BEGIN Passage given

PLAY, how to use PREVIEW tab to set your camera and start image acquisition

In this article you can read how to use PREVIEW tab in PLAY software to set your camera and start image acquisition. Please note: PLAY is designed to support cameras provided with ASCOM drivers designed for ASCOM Platform at least 6.6. If you have a camera released prior to ASCOM 6.6 or if your camera comes with an older ASCOM driver, it may not connect to PLAY or it may not show the picture after connection. Please check you’re using the latest ASCOM driver available for your camera. In the PREVIEW tab you can find all your camera settings, see the picture recorded from the connected camera, move your mount, move your focuser and start a sequence acquisition. On the left column you can see all your camera settings.

• Expo (s): this is the exposition time of your image, in seconds. I suggest increasing the exposition time in order to improve visibility of your target but here you will have to test different exposition times since you will have to set the longest time as allowed by your telescope and mount (the trick here is to set a long time but also that still allow you to see pinpoint shaped stars).

END Passage given
BEGIN Data shown

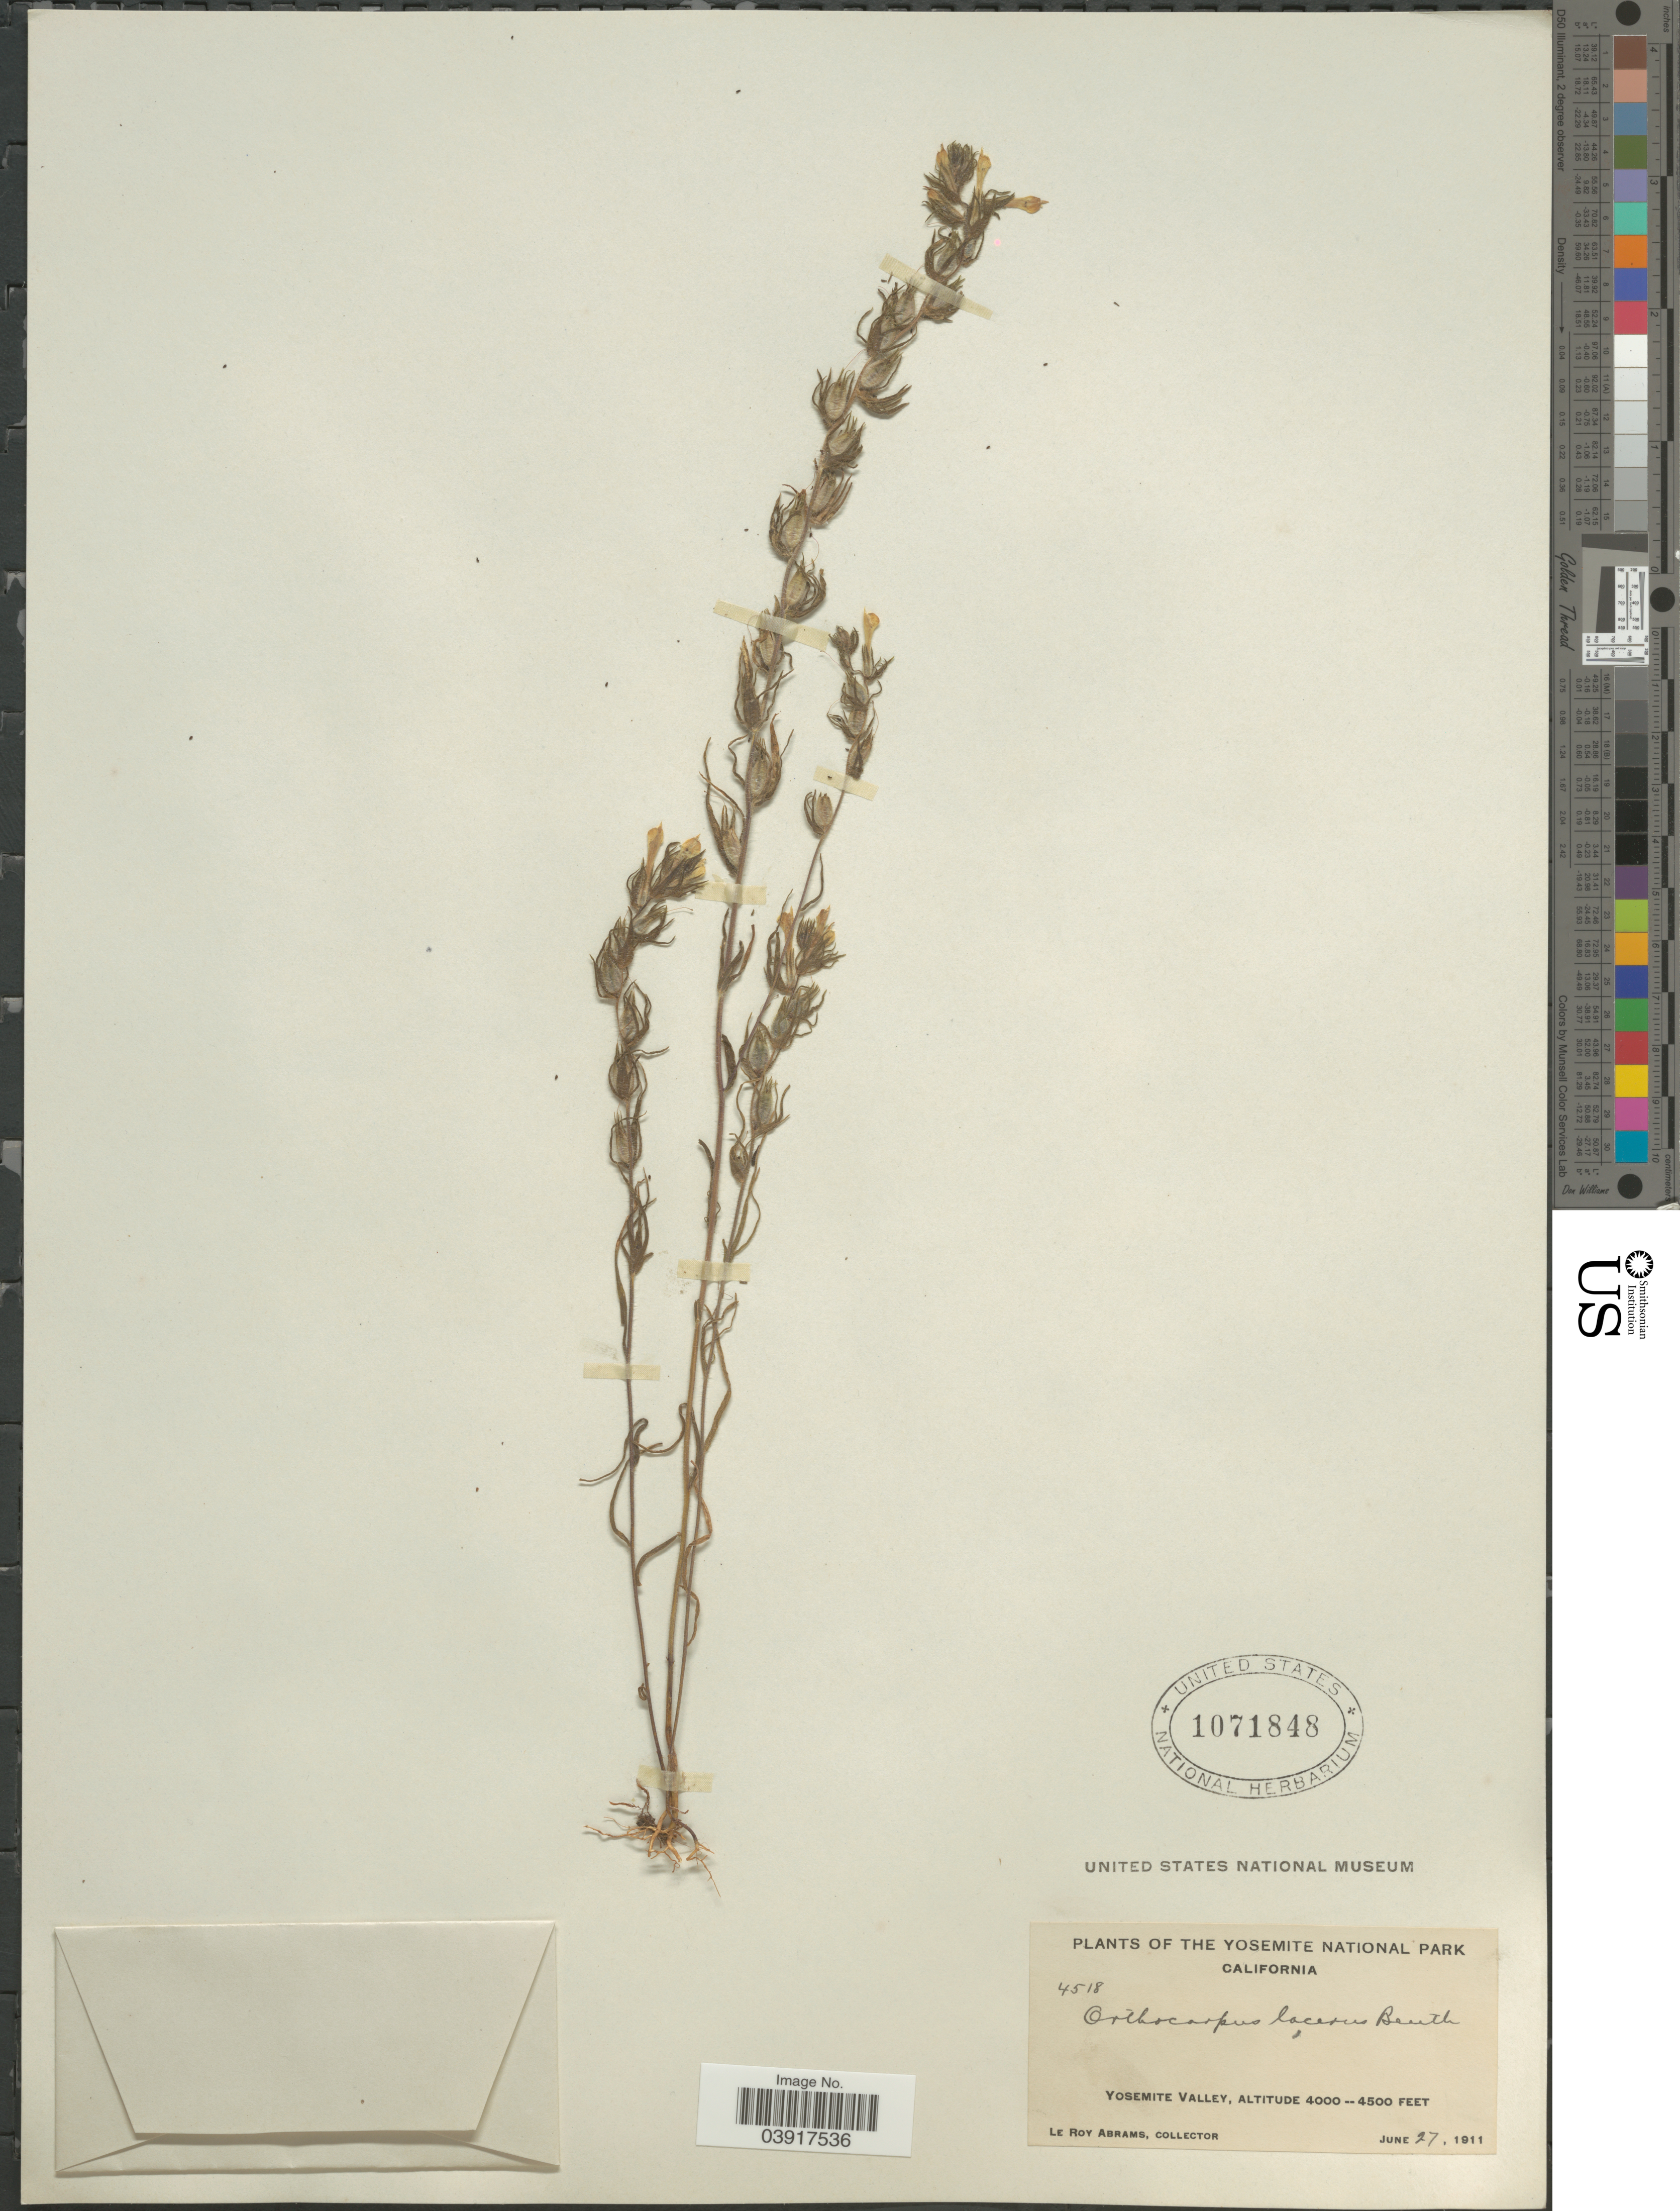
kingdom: Plantae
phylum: Tracheophyta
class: Magnoliopsida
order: Lamiales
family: Orobanchaceae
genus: Orthocarpus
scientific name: Orthocarpus lacerus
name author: Benth.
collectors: L. Abrams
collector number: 4518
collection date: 1911-06-27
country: United States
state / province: California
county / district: Mariposa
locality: The Yosemite National Park. Yosemite Valley.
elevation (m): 1219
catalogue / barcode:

END Data shown

__The exercise__. Reproduce verbatim the passage in the article on PLAY's PREVIEW tab from "PLAY, how to" up to and including "your camera settings.".

__Output for this exercise__.
PLAY, how to use PREVIEW tab to set your camera and start image acquisition

In this article you can read how to use PREVIEW tab in PLAY software to set your camera and start image acquisition. Please note: PLAY is designed to support cameras provided with ASCOM drivers designed for ASCOM Platform at least 6.6. If you have a camera released prior to ASCOM 6.6 or if your camera comes with an older ASCOM driver, it may not connect to PLAY or it may not show the picture after connection. Please check you’re using the latest ASCOM driver available for your camera. In the PREVIEW tab you can find all your camera settings, see the picture recorded from the connected camera, move your mount, move your focuser and start a sequence acquisition. On the left column you can see all your camera settings.